(Reuters) - The Anaheim Ducks fired coach Randy Carlyle following a slump-ending 4-1 victory over the Montreal Canadiens on Wednesday as the franchise searches for a new direction for a team that has grown stagnant.
Despite claiming a win to end a seven-game losing run, the Ducks bid farewell to the man that had led them to their greatest triumph, replacing the 55-year-old Carlyle with former Washington Capitals coach Bruce Boudreau. "This was an extremely difficult decision," Ducks executive vice president and general manager Bob Murray told reporters.
"At this time, we simply felt a new voice was needed. Bruce is a proven winner with a great track record, and we are optimistic we can turn this season around under his leadership."
Carlyle was in his seventh season of a tenure that included five playoff appearances and a Stanley Cup win in 2007, but the recent 2-12-4 run was the worst of his career and Anaheim chose to start afresh as they also sacked two of his assistants.

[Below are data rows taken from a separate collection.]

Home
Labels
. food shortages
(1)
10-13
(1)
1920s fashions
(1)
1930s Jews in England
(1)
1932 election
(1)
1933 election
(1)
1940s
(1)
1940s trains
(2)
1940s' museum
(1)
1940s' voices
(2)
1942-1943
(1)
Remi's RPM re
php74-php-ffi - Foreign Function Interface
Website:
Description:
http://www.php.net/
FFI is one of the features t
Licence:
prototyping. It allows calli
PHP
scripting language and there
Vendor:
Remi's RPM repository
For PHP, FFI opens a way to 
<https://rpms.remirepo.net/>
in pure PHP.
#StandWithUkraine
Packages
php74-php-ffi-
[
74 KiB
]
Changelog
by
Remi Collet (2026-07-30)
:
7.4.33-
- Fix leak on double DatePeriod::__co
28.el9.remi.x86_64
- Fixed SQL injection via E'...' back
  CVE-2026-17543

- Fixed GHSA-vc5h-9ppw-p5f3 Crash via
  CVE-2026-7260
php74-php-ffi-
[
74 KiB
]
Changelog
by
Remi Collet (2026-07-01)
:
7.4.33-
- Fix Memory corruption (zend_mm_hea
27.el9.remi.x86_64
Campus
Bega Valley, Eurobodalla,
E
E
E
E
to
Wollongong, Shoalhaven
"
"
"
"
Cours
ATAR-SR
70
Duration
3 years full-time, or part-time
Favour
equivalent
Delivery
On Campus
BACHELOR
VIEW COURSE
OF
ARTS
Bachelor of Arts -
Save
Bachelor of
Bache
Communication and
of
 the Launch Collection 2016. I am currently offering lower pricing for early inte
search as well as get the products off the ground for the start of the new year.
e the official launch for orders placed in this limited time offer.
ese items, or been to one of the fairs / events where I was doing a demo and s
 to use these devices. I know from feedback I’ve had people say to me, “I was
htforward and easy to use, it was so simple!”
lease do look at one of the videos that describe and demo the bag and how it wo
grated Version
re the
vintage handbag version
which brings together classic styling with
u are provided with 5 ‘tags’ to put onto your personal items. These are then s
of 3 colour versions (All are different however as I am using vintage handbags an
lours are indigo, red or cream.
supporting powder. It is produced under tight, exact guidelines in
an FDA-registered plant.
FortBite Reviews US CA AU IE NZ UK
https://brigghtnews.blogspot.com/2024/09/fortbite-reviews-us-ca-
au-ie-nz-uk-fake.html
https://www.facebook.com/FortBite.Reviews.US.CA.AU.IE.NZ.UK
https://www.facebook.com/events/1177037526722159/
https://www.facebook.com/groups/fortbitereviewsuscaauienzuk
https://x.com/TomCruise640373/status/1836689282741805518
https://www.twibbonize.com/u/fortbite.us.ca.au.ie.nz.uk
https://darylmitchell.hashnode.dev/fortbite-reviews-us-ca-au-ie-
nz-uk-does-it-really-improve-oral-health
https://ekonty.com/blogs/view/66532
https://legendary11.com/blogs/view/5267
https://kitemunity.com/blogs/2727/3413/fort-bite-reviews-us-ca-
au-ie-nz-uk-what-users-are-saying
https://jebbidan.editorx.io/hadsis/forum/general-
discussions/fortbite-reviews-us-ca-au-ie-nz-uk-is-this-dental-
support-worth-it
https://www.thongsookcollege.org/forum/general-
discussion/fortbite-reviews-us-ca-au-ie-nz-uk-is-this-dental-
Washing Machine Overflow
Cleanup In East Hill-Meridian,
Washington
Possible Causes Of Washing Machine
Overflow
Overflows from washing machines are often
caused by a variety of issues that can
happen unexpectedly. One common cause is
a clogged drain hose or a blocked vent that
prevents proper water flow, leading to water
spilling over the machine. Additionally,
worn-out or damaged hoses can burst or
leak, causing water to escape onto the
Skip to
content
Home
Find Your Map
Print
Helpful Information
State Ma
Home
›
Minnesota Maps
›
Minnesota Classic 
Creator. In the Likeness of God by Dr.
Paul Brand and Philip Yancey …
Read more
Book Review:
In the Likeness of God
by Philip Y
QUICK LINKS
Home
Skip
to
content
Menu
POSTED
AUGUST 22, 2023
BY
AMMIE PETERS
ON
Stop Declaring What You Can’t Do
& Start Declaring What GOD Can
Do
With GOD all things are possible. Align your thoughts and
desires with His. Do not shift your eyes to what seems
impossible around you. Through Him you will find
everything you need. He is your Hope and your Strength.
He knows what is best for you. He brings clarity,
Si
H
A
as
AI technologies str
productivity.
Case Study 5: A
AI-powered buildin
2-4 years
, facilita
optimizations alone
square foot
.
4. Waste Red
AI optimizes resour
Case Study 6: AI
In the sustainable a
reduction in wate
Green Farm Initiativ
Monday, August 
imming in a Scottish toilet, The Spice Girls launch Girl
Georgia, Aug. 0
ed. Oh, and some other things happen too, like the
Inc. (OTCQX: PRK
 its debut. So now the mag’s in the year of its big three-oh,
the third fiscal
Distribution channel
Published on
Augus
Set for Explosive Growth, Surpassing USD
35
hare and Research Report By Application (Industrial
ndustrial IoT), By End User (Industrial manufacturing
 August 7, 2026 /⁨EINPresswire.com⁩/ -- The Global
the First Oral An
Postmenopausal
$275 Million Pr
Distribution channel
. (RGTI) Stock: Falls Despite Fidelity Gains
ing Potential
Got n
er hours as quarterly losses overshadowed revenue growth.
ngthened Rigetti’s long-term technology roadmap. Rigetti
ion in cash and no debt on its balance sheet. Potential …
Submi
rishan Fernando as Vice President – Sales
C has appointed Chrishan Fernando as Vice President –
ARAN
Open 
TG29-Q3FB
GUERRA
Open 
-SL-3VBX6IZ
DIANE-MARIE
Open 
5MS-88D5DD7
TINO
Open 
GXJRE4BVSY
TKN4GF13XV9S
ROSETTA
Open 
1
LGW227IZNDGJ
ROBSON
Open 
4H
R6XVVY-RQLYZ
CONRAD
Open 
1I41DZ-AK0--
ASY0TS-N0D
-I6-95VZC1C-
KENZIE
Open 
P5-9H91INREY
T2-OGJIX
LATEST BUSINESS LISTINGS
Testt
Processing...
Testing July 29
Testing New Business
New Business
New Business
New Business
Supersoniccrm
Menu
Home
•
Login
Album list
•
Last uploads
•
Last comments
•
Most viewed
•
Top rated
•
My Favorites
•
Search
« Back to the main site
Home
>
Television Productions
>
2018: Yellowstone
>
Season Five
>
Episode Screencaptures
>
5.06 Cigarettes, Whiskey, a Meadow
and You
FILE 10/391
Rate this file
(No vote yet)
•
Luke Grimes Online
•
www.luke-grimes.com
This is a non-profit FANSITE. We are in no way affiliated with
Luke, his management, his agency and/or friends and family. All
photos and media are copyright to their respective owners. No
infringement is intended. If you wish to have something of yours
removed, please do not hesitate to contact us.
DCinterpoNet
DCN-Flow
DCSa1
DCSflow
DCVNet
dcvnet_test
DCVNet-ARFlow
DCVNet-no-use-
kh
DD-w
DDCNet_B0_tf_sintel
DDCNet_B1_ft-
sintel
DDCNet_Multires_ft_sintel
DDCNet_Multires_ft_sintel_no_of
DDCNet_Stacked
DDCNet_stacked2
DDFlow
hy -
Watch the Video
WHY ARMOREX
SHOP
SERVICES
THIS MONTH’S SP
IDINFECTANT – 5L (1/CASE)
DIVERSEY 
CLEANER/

Boudreau, 56, takes over at Anaheim after being released by the Capitals earlier this week. He had served as the head of the Washington franchise since the 2007-08 season, and led the Capitals to four straight Southeast Division titles but with little playoff success. Boudreau will now inherit a Ducks team that sits at the foot of the Pacific Division with a 7-13-4 record, the second poorest in the Western Conference.
"It's a frustrating thing. It's one of those things where you're working and working and working and not getting the results that you need," Anaheim captain Ryan Getzlaf said following the win but prior to the news of a coaching change.
"This is the first time I'd ever been through something like that. We're going to take tonight and enjoy this one and get back to work."